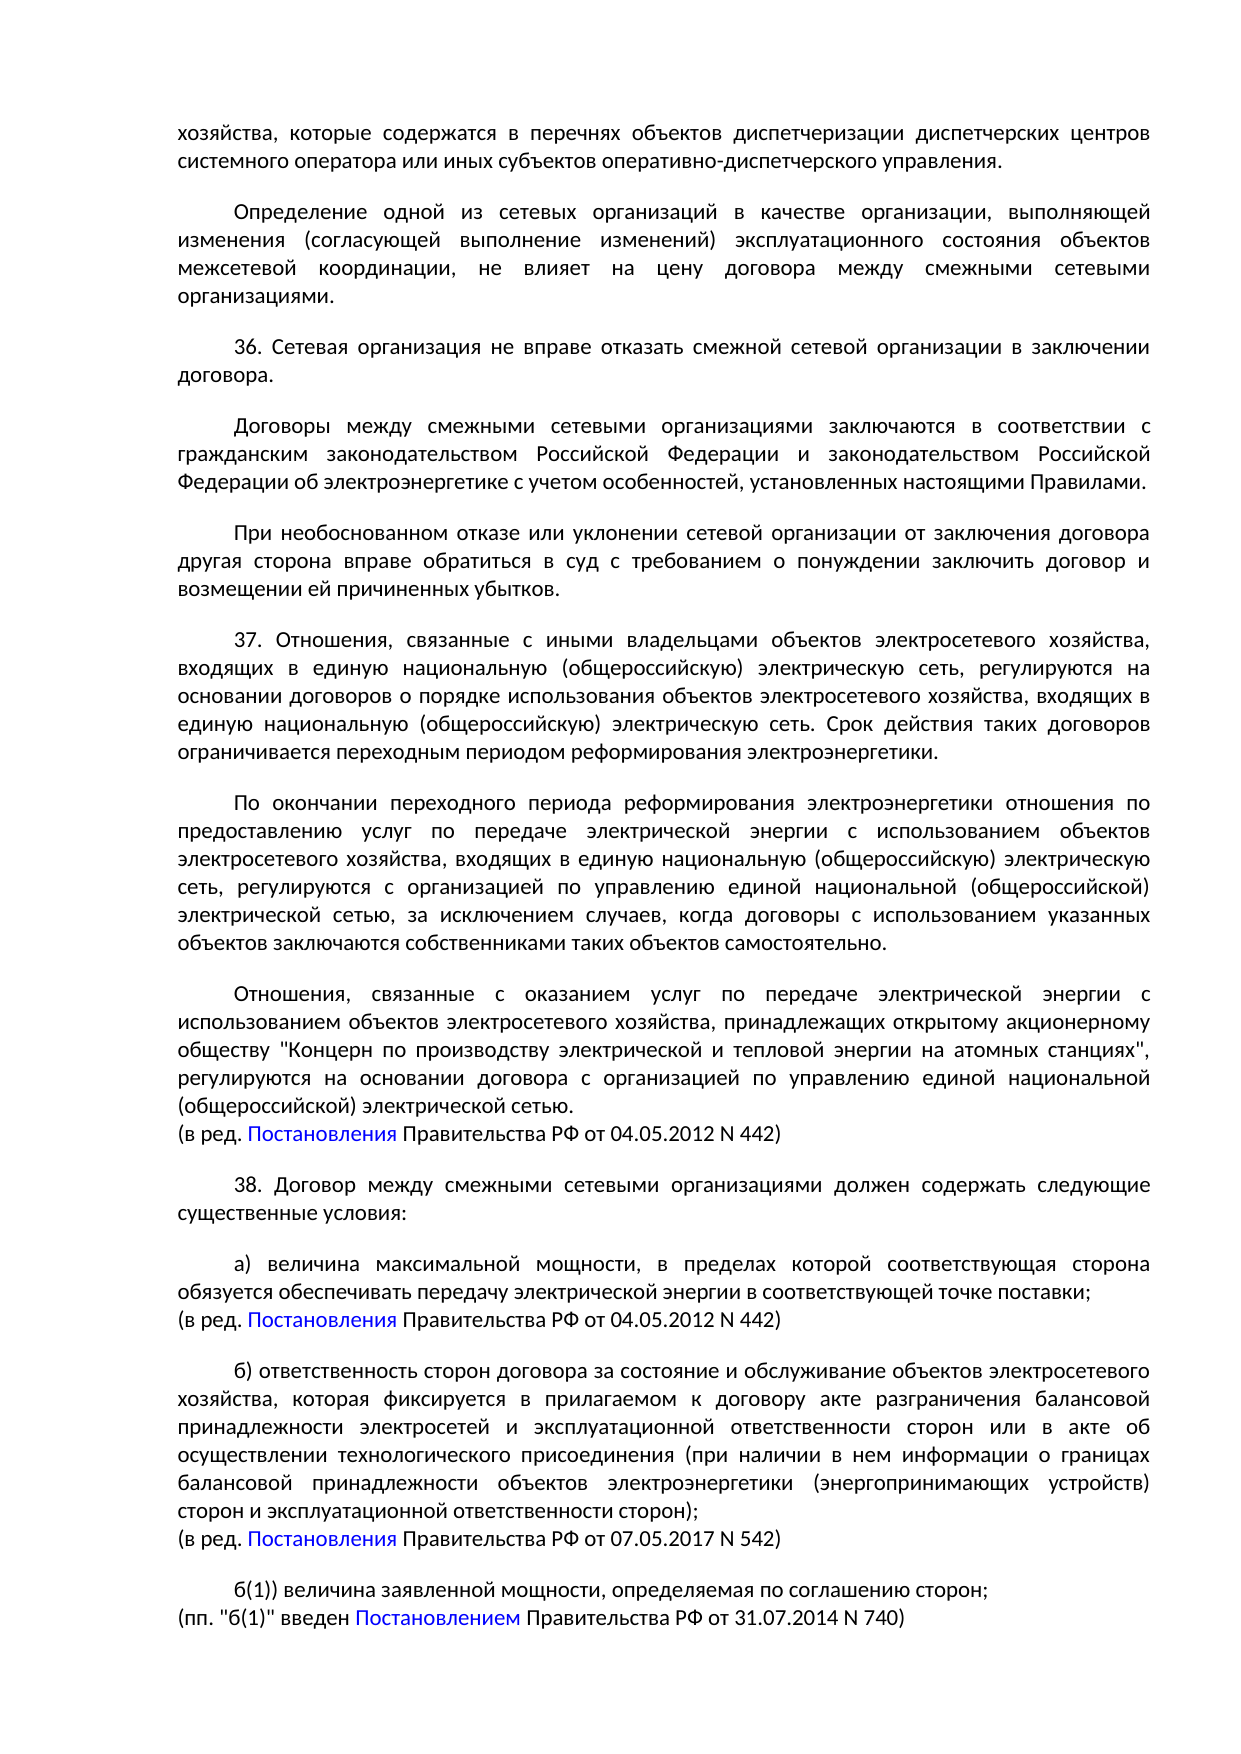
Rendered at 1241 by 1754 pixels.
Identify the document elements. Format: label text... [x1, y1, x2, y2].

text (в ред. Постановления Правительства РФ от 04.05.2012 N 442) [177, 1119, 1152, 1147]
text а) величина максимальной мощности, в пределах которой соответствующая сторона обязуется обеспечивать передачу электрической энергии в соответствующей точке поставки; [177, 1249, 1152, 1305]
text б(1)) величина заявленной мощности, определяемая по соглашению сторон; [177, 1575, 1152, 1603]
text Договоры между смежными сетевыми организациями заключаются в соответствии с гражданским законодательством Российской Федерации и законодательством Российской Федерации об электроэнергетике с учетом особенностей, установленных настоящими Правилами. [177, 411, 1152, 495]
text 38. Договор между смежными сетевыми организациями должен содержать следующие существенные условия: [177, 1170, 1152, 1226]
text (в ред. Постановления Правительства РФ от 04.05.2012 N 442) [177, 1305, 1152, 1333]
text б) ответственность сторон договора за состояние и обслуживание объектов электросетевого хозяйства, которая фиксируется в прилагаемом к договору акте разграничения балансовой принадлежности электросетей и эксплуатационной ответственности сторон или в акте об осуществлении технологического присоединения (при наличии в нем информации о границах балансовой принадлежности объектов электроэнергетики (энергопринимающих устройств) сторон и эксплуатационной ответственности сторон); [177, 1356, 1152, 1524]
text 37. Отношения, связанные с иными владельцами объектов электросетевого хозяйства, входящих в единую национальную (общероссийскую) электрическую сеть, регулируются на основании договоров о порядке использования объектов электросетевого хозяйства, входящих в единую национальную (общероссийскую) электрическую сеть. Срок действия таких договоров ограничивается переходным периодом реформирования электроэнергетики. [177, 625, 1152, 765]
text 36. Сетевая организация не вправе отказать смежной сетевой организации в заключении договора. [177, 332, 1152, 388]
text (пп. "б(1)" введен Постановлением Правительства РФ от 31.07.2014 N 740) [177, 1603, 1152, 1631]
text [177, 118, 1152, 174]
text По окончании переходного периода реформирования электроэнергетики отношения по предоставлению услуг по передаче электрической энергии с использованием объектов электросетевого хозяйства, входящих в единую национальную (общероссийскую) электрическую сеть, регулируются с организацией по управлению единой национальной (общероссийской) электрической сетью, за исключением случаев, когда договоры с использованием указанных объектов заключаются собственниками таких объектов самостоятельно. [177, 788, 1152, 956]
text Определение одной из сетевых организаций в качестве организации, выполняющей изменения (согласующей выполнение изменений) эксплуатационного состояния объектов межсетевой координации, не влияет на цену договора между смежными сетевыми организациями. [177, 197, 1152, 309]
text При необоснованном отказе или уклонении сетевой организации от заключения договора другая сторона вправе обратиться в суд с требованием о понуждении заключить договор и возмещении ей причиненных убытков. [177, 518, 1152, 602]
text (в ред. Постановления Правительства РФ от 07.05.2017 N 542) [177, 1524, 1152, 1552]
text Отношения, связанные с оказанием услуг по передаче электрической энергии с использованием объектов электросетевого хозяйства, принадлежащих открытому акционерному обществу "Концерн по производству электрической и тепловой энергии на атомных станциях", регулируются на основании договора с организацией по управлению единой национальной (общероссийской) электрической сетью. [177, 979, 1152, 1119]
********************
Directions:
Leaving pictures aside, write out each record above exactly as given.

Result of the exercise:
Rendered at 1241 by 1754 pixels.
Identify the document elements. Format: label text... [x1, y1, x2, y2].

text (в ред. Постановления Правительства РФ от 04.05.2012 N 442) [177, 1119, 1152, 1147]
text а) величина максимальной мощности, в пределах которой соответствующая сторона обязуется обеспечивать передачу электрической энергии в соответствующей точке поставки; [177, 1249, 1152, 1305]
text б(1)) величина заявленной мощности, определяемая по соглашению сторон; [177, 1575, 1152, 1603]
text Договоры между смежными сетевыми организациями заключаются в соответствии с гражданским законодательством Российской Федерации и законодательством Российской Федерации об электроэнергетике с учетом особенностей, установленных настоящими Правилами. [177, 411, 1152, 495]
text 38. Договор между смежными сетевыми организациями должен содержать следующие существенные условия: [177, 1170, 1152, 1226]
text (в ред. Постановления Правительства РФ от 04.05.2012 N 442) [177, 1305, 1152, 1333]
text б) ответственность сторон договора за состояние и обслуживание объектов электросетевого хозяйства, которая фиксируется в прилагаемом к договору акте разграничения балансовой принадлежности электросетей и эксплуатационной ответственности сторон или в акте об осуществлении технологического присоединения (при наличии в нем информации о границах балансовой принадлежности объектов электроэнергетики (энергопринимающих устройств) сторон и эксплуатационной ответственности сторон); [177, 1356, 1152, 1524]
text 37. Отношения, связанные с иными владельцами объектов электросетевого хозяйства, входящих в единую национальную (общероссийскую) электрическую сеть, регулируются на основании договоров о порядке использования объектов электросетевого хозяйства, входящих в единую национальную (общероссийскую) электрическую сеть. Срок действия таких договоров ограничивается переходным периодом реформирования электроэнергетики. [177, 625, 1152, 765]
text 36. Сетевая организация не вправе отказать смежной сетевой организации в заключении договора. [177, 332, 1152, 388]
text (пп. "б(1)" введен Постановлением Правительства РФ от 31.07.2014 N 740) [177, 1603, 1152, 1631]
text [177, 118, 1152, 174]
text По окончании переходного периода реформирования электроэнергетики отношения по предоставлению услуг по передаче электрической энергии с использованием объектов электросетевого хозяйства, входящих в единую национальную (общероссийскую) электрическую сеть, регулируются с организацией по управлению единой национальной (общероссийской) электрической сетью, за исключением случаев, когда договоры с использованием указанных объектов заключаются собственниками таких объектов самостоятельно. [177, 788, 1152, 956]
text Определение одной из сетевых организаций в качестве организации, выполняющей изменения (согласующей выполнение изменений) эксплуатационного состояния объектов межсетевой координации, не влияет на цену договора между смежными сетевыми организациями. [177, 197, 1152, 309]
text При необоснованном отказе или уклонении сетевой организации от заключения договора другая сторона вправе обратиться в суд с требованием о понуждении заключить договор и возмещении ей причиненных убытков. [177, 518, 1152, 602]
text (в ред. Постановления Правительства РФ от 07.05.2017 N 542) [177, 1524, 1152, 1552]
text Отношения, связанные с оказанием услуг по передаче электрической энергии с использованием объектов электросетевого хозяйства, принадлежащих открытому акционерному обществу "Концерн по производству электрической и тепловой энергии на атомных станциях", регулируются на основании договора с организацией по управлению единой национальной (общероссийской) электрической сетью. [177, 979, 1152, 1119]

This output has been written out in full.